MATERIAL PROVIDED -
□ □ □

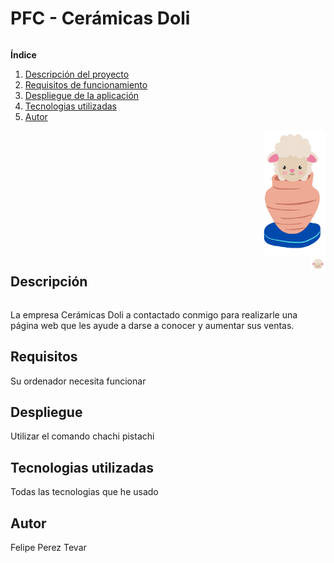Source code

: # PFC - Cerámicas Doli

<div style="overflow:auto;">
  
**Índice**
1. [Descripción del proyecto](#descripción)
2. [Requisitos de funcionamiento](#requisitos)
3. [Despliegue de la aplicación](#despliegue)
4. [Tecnologias utilizadas](#tecnologias-utilizadas)
5. [Autor](#autor)

  <img src="./src/assets/imagenes/doli-logo.png" alt="Doli logo" style="width: 100px; height: 200px; float: right; margin-left: 20px;">


</div>

<div style="overflow:auto">


<img src="./src/assets/imagenes/doli-icon.png" alt="Doli Icono" style="width: 25px; height: 25px; float: right; margin-left: 20px;">

## Descripción

</div>



La empresa Cerámicas Doli a contactado conmigo para realizarle 
una página web que les ayude a darse a conocer y aumentar sus ventas.


## Requisitos

Su ordenador necesita funcionar

## Despliegue 

Utilizar el comando chachi pistachi

## Tecnologias utilizadas 

Todas las tecnologias que he usado

## Autor 

Felipe Perez Tevar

□ □ □

BRIEF -
Return the records exactly as they stand, and drop every picture.

EXPECTED ANSWER -
Source code

: # PFC - Cerámicas Doli

<div style="overflow:auto;">
  
**Índice**
1. [Descripción del proyecto](#descripción)
2. [Requisitos de funcionamiento](#requisitos)
3. [Despliegue de la aplicación](#despliegue)
4. [Tecnologias utilizadas](#tecnologias-utilizadas)
5. [Autor](#autor)

  <img src="./src/assets/imagenes/doli-logo.png" alt="Doli logo" style="width: 100px; height: 200px; float: right; margin-left: 20px;">


</div>

<div style="overflow:auto">


<img src="./src/assets/imagenes/doli-icon.png" alt="Doli Icono" style="width: 25px; height: 25px; float: right; margin-left: 20px;">

## Descripción

</div>



La empresa Cerámicas Doli a contactado conmigo para realizarle 
una página web que les ayude a darse a conocer y aumentar sus ventas.


## Requisitos

Su ordenador necesita funcionar

## Despliegue 

Utilizar el comando chachi pistachi

## Tecnologias utilizadas 

Todas las tecnologias que he usado

## Autor 

Felipe Perez Tevar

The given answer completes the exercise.